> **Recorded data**
[Start of Attachment]
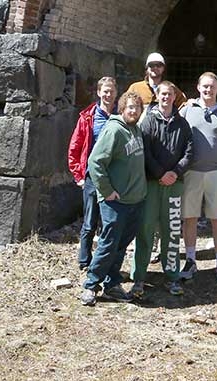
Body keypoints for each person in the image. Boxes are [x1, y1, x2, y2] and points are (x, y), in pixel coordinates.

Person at [79, 92, 147, 306]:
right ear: (122, 108)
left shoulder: (135, 129)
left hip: (135, 200)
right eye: (130, 107)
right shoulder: (114, 129)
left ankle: (111, 283)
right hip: (115, 201)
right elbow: (95, 161)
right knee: (108, 244)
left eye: (137, 107)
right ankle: (91, 284)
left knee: (121, 245)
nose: (133, 111)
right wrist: (107, 191)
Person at [129, 81, 193, 298]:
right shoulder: (147, 122)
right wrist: (160, 174)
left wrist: (175, 172)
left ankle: (172, 277)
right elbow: (144, 151)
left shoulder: (183, 125)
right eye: (163, 94)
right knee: (145, 230)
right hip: (151, 184)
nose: (166, 97)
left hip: (174, 185)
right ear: (157, 96)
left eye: (170, 94)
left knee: (172, 231)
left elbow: (189, 152)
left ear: (175, 97)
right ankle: (139, 277)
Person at [179, 72, 217, 286]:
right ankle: (189, 259)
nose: (208, 90)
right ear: (198, 87)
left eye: (212, 87)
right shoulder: (187, 110)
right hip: (191, 173)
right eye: (204, 86)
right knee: (189, 218)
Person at [67, 76, 118, 271]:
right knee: (89, 222)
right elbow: (75, 147)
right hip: (91, 176)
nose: (108, 94)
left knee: (108, 221)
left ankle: (103, 260)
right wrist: (78, 176)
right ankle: (84, 261)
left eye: (111, 91)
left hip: (113, 176)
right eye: (105, 91)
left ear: (116, 93)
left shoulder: (120, 115)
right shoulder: (88, 117)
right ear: (98, 92)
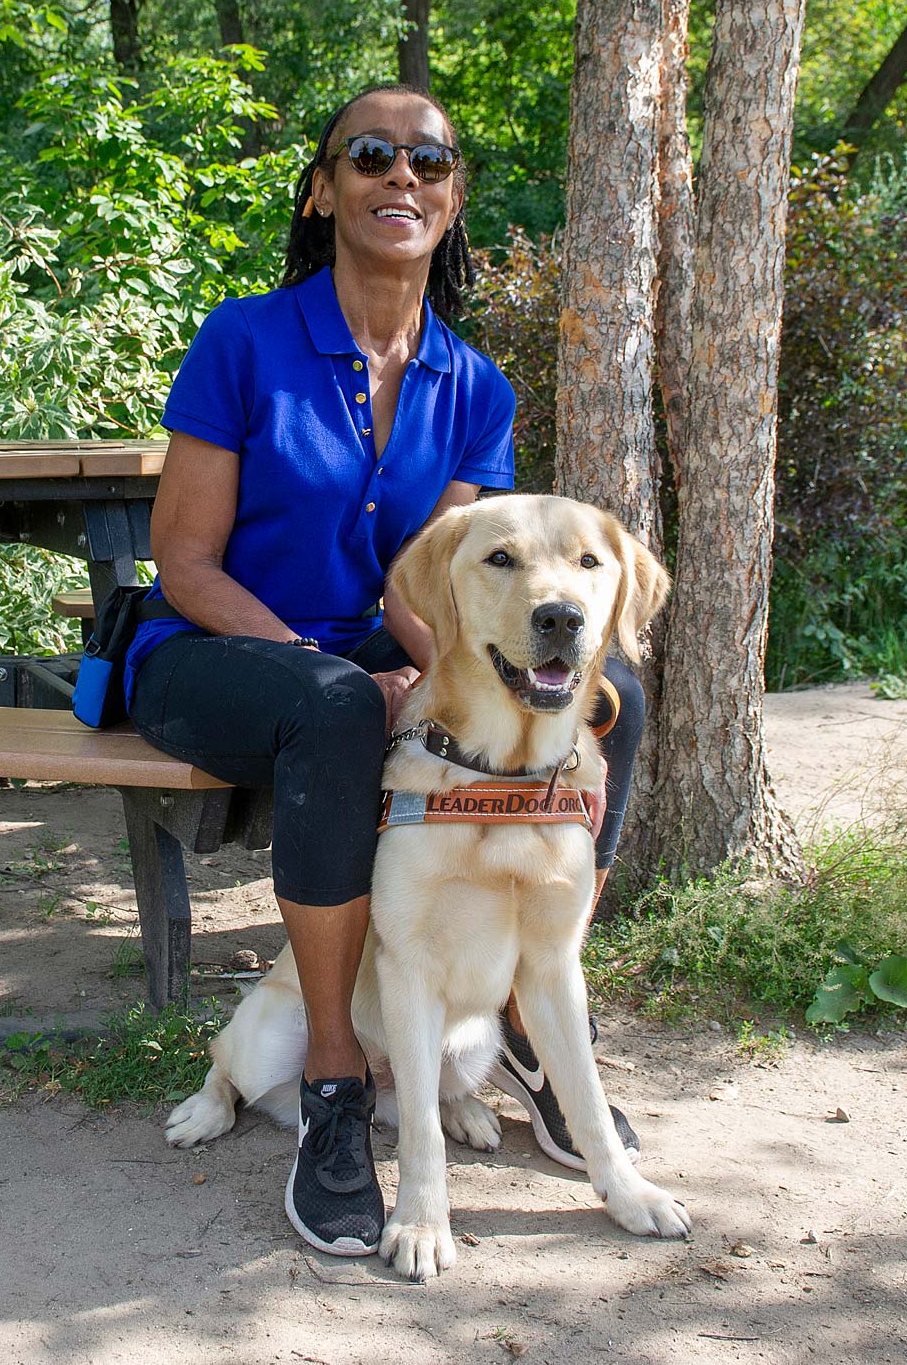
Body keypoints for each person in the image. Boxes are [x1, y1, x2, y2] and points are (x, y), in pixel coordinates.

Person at [126, 84, 648, 1258]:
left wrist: (468, 688)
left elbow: (457, 592)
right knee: (333, 712)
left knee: (617, 701)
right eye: (371, 156)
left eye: (428, 161)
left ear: (452, 201)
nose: (399, 176)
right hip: (209, 646)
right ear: (324, 190)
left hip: (364, 647)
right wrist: (348, 673)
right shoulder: (244, 340)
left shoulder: (476, 385)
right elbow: (187, 563)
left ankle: (525, 1011)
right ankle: (329, 1080)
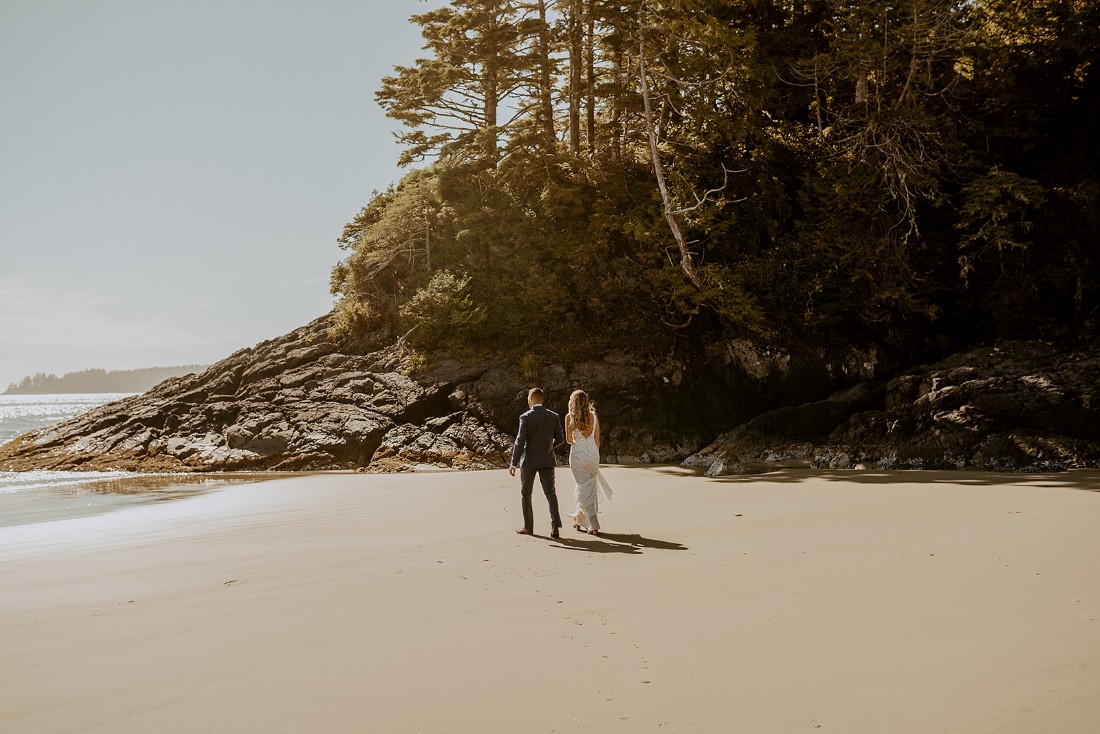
[End of Attachment]
> **Assignment**
Set down exactly, and only, the lines from the one holding "right hip: (209, 646)" to the end of the records above, leaving every picture out.

> **Solution to this problem**
right hip: (209, 646)
right ear: (324, 190)
left hip: (364, 647)
right wrist: (348, 673)
right shoulder: (244, 340)
left shoulder: (476, 385)
right elbow: (187, 563)
left ankle: (525, 1011)
right ankle: (329, 1080)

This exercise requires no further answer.